Può una persona davvero redimersi e cambiare il proprio comportamento? Secondo Luciano Casolari, medico psicoanalista, la risposta è affermativa, ma a una sola condizione: attraversare la sofferenza e l'espiazione. Nel suo lavoro terapeutico, Casolari ha seguito diversi pazienti che sono riusciti a uscire da percorsi di vita caratterizzati da reati e comportamenti socialmente riprovevoli, ma in ogni caso il denominatore comune era la consapevolezza dolorosa dei propri errori.
Secondo la visione dello specialista, la sofferenza interiore non è un elemento aggiuntivo nel processo di cambiamento, ma una componente essenziale. È attraverso il dolore che una persona mette in discussione i propri valori fondamentali e riesce a rompere vecchi schemi psicologici. Senza questo "lavoro del lutto", spiega Casolari, l'inconscio umano continuerebbe a essere dominato da istinti primitivi che porterebbero inevitabilmente a ripetere gli stessi errori. La metafora è quella del corpo: non ci si aspetta di sviluppare muscoli senza sforzo fisico, allo stesso modo è illusorio pensare di recuperare la propria integrità morale senza affrontare una sofferenza psicologica autentica.
Casolari ha affrontato questi temi nel suo recente libro "Silvio va in paradiso: psicoanalisi di un arcitaliano", edito da Aliberti, dove esamina come le persone possano trovare redenzione. L'autore riflette anche sul ruolo dell'istituto della grazia, strumento che storicamente apparteneva ai sovrani e che in alcune democrazie moderne rimane nelle mani dei presidenti. La grazia dovrebbe servire a commutare una pena quando il condannato ha già sofferto, ha espiato parte della condanna e mostra chiari segni di trasformazione personale.
Ma qui sta il nodo critico. Casolari critica aspramente l'uso contemporaneo della grazia presidenziale, non come atto di clemenza verso chi si è genuinamente redento, bensì come strumento politico. Negli Stati Uniti, la grazia è stata utilizzata da parte di un presidente per favorire i propri sostenitori; in Italia, analoghe perplessità circondano recenti provvedimenti di clemenza.
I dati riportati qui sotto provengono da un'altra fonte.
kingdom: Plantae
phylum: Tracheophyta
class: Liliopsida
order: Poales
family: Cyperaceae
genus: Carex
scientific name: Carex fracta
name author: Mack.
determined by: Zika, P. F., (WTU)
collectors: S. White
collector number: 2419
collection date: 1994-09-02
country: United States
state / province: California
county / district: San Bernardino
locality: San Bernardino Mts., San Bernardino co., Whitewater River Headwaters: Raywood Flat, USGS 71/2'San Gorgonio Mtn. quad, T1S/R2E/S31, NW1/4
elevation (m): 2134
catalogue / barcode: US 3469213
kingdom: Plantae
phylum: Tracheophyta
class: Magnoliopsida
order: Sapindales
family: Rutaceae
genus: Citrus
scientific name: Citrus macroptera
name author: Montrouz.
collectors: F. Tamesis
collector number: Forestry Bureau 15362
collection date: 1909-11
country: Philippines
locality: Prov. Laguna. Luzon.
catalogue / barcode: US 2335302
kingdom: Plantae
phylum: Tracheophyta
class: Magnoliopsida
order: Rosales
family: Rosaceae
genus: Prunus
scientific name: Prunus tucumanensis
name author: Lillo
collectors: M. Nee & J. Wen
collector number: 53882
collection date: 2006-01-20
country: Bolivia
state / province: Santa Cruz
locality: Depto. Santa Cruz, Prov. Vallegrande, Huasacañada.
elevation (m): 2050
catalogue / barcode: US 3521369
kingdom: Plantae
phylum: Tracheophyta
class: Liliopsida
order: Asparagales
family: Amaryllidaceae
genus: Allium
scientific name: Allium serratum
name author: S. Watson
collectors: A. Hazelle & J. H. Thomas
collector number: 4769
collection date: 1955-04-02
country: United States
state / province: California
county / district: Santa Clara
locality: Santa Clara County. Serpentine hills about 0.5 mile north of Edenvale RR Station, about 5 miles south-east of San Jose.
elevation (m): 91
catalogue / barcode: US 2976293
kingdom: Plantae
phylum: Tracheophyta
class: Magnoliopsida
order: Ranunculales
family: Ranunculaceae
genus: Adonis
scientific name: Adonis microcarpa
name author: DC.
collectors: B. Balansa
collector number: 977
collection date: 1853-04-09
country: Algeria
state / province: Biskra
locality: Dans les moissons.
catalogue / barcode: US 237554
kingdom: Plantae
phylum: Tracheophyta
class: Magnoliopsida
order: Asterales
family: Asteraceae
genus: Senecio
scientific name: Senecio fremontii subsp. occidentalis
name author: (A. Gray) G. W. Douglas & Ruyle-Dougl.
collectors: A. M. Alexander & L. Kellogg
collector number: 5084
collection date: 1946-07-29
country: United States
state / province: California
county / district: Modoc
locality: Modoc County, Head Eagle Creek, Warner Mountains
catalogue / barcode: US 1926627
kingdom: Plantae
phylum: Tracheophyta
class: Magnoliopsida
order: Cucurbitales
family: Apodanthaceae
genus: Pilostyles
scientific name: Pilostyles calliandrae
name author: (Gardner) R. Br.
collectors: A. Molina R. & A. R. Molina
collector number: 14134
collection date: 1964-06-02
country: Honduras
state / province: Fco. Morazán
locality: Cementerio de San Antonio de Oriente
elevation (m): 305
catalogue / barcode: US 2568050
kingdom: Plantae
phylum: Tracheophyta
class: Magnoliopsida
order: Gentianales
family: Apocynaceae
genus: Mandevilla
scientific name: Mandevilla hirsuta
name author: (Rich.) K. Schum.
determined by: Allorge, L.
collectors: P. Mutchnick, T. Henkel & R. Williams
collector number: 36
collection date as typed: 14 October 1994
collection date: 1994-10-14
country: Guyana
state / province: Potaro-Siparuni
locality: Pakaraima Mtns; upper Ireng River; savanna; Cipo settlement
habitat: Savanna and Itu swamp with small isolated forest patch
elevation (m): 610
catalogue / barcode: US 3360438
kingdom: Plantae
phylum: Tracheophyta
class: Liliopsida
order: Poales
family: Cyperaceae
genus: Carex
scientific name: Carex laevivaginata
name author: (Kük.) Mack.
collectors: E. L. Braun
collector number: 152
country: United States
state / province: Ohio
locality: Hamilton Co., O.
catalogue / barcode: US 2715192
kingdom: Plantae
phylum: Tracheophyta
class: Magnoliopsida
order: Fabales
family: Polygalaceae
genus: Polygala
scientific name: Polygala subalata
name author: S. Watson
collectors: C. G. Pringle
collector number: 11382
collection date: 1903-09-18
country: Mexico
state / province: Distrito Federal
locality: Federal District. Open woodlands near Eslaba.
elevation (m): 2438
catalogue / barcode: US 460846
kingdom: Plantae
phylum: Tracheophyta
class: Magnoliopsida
Questo distorcimento dell'istituto tradisce completamente lo spirito originario della grazia e invia un messaggio pericoloso: che chi possiede potere e denaro può agire impunemente, mentre i comuni cittadini devono rispettare le regole.
La domanda che emerge è profonda: come educare alla legalità e alla moralità quando sembra che i privilegiati riescano a scampare alle conseguenze? Casolari mantiene una prospettiva speranzosa nella capacità umana di cambiamento, ma riconosce che il sistema deve garantire equità. La vera redenzione rimane possibile, ma solo quando fondata su sofferenza autentica e su un sistema giustizia che non discrimina in base al potere e alla ricchezza. Senza questo equilibrio, l'educazione alla legalità rimane un insegnamento vuoto, contraddetto dalla realtà dei fatti.